#### Consigne
Recopiez à l'identique le passage du récit de promenade dans Paris qui débute aux mots « Et on entend » et s'achève après « de cette rue. ».

#### Extrait à lire
____________________

Dans un beau bâtiment industriel en brique et verre, se cache le Comité d’entreprise de la SNCF au titre énigmatique : Comité des Directions Transverses. Le progrès ne vaut que s’il est partagé par tous !

On se relève de ça ? On se relève de tout même des chutes sans fond.
Nous avons su monter nous avons su descendre, nous pouvons arrêter
et nous pouvons reprendre...

Je me souviens que l’une des premières fois où je suis venu pour le travail à Paris, je suis sorti à la station de métro Europe, rue de Madrid. Depuis plusieurs années, je cherchais à en retrouver le souvenir, une bouche de métro à l’ancienne avec ses décorations art nouveau d’Hector Guimard, sur un terre-plein ouvrant sur une grande place avec une forte présence de trains, une gare à proximité. C’était là, tout me revient avec précision.

Et on entend au loin résonner les clameurs de la foule, les beaux mouvements d’ensemble, les défilés glorieux et puis la lutte des classes.

Les voies de chemin de fer derrière les grilles du Pont.

ça c’était pour l’extase c’est fini.

Sur un grand panneau publicitaire, l’affiche a été arrachée, déroulée jusqu’en bas du cadre vert, mais y reste accrochée ainsi en rouleau, ne laissant apparaître à l’intérieur du cadre qu’un vide immense, donnant l’impression d’une pellicule arrachée à même le paysage.

Rue de Rome : les magasins d’instruments sont fermés. Peu de gens dans les rues, mais une famille passablement bruyante marche devant moi et précipite mon envie de sortir rapidement du piège de cette rue.

Je tourne dans la première rue à gauche, la rue de Bernouilli, attiré par l’architecture du magnifique bâtiment du Lycée Chaptal.

Le style général de la façade de plus de 100 mètres de long, boulevard des Batignolles, flanquée de tours carrées, est rythmé par un avant-corps colossal à cinq travées. Les angles et le centre des façades sont marqués par des pavillons dont les toits sont en pyramide.

La décoration est variée : brique utilisée pour des jeux géométriques polychromes, corniche en dents de scie, chéneaux ajourés en terre cuite, tirants de fer ouvragés. Des reliefs sculptés célèbrent le Commerce, l’Industrie, les Sciences et l’Art.

La vie commence maintenant, et maintenant, et maintenant.

Un artiste amateur du quartier s’amuse à détourner toutes les plaques de rue de la rue Andrieux.

L’enfance de l’art est un lever de soleil. Je répète : l’enfance de l’art est un lever de soleil.

Au milieu du large Boulevard des Batignolles à double voie, des arbres sont plantés, certains bicentenaires, et les badauds viennent s’y ressourcer.

Le public du Théâtre Héberthot, attend de pouvoir entrer pour assister à la représentation de la pièce Le Roi se meurt, d’Eugène Ionesco, avec Michel Bouquet et Isabelle Carré, le soleil est si agréable qu’ils espèrent rester encore un peu à l’extérieur pour en profiter avant de s’enfermer dans le théâtre.

____________________

#### Données enregistrées
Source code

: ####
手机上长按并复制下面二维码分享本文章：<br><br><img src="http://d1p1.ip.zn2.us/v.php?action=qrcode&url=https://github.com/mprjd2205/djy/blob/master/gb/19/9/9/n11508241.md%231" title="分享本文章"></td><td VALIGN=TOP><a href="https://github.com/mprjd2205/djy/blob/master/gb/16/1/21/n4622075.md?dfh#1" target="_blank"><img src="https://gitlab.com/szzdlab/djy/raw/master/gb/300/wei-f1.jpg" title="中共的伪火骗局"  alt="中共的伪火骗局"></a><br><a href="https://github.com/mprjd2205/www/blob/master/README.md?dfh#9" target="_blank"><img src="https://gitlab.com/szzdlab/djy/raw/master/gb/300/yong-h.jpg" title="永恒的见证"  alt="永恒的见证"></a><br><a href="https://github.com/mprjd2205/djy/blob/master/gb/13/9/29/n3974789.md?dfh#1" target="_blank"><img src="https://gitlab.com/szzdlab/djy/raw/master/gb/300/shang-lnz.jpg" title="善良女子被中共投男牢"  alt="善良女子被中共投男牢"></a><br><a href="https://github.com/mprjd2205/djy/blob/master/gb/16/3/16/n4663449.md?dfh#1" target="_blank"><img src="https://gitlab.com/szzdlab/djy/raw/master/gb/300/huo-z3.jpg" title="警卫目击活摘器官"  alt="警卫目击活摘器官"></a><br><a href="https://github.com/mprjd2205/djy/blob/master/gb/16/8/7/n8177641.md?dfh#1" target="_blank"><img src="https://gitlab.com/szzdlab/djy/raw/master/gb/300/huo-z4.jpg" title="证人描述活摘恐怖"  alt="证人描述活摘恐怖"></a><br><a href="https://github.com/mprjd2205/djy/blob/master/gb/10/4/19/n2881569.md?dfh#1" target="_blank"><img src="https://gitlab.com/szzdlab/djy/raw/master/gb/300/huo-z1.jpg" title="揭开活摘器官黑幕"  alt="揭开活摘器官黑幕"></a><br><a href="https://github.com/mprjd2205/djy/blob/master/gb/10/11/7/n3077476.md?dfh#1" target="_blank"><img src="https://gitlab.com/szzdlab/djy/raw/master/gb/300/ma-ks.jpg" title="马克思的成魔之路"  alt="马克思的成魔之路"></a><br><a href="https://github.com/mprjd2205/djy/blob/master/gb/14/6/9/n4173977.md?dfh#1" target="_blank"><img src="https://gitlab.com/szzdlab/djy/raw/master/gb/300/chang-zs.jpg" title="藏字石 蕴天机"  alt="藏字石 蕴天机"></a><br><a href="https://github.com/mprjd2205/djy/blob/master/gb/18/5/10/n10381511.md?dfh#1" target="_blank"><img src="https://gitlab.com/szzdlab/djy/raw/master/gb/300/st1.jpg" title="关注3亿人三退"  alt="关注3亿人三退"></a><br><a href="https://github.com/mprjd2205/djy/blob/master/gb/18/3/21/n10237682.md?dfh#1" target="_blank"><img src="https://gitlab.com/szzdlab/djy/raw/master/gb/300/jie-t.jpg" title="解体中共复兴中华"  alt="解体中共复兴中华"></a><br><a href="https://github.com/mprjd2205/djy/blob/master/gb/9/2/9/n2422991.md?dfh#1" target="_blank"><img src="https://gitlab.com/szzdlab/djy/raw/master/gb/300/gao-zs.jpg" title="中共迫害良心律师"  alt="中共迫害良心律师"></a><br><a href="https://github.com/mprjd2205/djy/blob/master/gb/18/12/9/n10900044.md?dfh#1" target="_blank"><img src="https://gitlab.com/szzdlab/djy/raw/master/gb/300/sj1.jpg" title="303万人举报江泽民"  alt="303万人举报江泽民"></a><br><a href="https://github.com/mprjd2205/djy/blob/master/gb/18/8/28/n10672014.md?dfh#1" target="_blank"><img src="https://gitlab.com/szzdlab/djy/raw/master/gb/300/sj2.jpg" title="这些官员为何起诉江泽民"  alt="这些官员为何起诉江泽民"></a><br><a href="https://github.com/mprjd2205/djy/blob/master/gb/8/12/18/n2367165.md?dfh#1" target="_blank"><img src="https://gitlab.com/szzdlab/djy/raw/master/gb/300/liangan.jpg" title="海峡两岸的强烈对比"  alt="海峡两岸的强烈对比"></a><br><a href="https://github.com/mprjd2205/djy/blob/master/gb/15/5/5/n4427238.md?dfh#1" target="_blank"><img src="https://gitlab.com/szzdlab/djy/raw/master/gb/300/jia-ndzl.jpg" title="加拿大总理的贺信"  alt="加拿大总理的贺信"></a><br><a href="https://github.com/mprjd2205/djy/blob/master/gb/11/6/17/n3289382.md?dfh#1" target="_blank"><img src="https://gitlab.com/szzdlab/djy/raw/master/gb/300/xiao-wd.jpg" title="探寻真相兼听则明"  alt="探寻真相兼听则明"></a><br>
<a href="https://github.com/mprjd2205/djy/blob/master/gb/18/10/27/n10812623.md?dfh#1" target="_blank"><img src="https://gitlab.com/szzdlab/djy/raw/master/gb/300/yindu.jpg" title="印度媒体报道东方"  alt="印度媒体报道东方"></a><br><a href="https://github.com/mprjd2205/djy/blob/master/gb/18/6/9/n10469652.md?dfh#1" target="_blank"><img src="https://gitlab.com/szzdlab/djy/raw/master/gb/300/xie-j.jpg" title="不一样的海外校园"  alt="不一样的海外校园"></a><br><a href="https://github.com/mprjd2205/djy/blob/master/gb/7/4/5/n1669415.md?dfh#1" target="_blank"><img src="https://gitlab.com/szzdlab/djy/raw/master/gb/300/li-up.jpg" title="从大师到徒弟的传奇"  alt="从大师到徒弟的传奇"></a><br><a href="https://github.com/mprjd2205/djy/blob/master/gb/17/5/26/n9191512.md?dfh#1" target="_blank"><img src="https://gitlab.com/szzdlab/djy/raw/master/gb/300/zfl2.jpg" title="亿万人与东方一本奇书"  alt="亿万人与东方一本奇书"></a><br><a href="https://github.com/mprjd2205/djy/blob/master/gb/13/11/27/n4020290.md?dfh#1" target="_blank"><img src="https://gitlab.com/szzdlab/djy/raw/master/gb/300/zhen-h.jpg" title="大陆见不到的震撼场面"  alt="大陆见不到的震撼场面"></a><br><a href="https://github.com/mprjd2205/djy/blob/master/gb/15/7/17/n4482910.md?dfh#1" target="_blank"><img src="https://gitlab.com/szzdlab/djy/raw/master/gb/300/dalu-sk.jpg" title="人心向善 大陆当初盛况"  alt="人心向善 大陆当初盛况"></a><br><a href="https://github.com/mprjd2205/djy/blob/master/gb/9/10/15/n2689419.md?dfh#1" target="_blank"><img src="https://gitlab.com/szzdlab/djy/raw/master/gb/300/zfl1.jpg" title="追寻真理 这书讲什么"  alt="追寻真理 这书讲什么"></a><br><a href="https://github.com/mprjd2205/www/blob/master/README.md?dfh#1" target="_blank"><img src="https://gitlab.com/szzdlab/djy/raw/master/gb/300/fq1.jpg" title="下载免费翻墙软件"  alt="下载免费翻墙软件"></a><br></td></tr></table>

____________________

#### Réponse rédigée
Et on entend au loin résonner les clameurs de la foule, les beaux mouvements d’ensemble, les défilés glorieux et puis la lutte des classes.

Les voies de chemin de fer derrière les grilles du Pont.

ça c’était pour l’extase c’est fini.

Sur un grand panneau publicitaire, l’affiche a été arrachée, déroulée jusqu’en bas du cadre vert, mais y reste accrochée ainsi en rouleau, ne laissant apparaître à l’intérieur du cadre qu’un vide immense, donnant l’impression d’une pellicule arrachée à même le paysage.

Rue de Rome : les magasins d’instruments sont fermés. Peu de gens dans les rues, mais une famille passablement bruyante marche devant moi et précipite mon envie de sortir rapidement du piège de cette rue.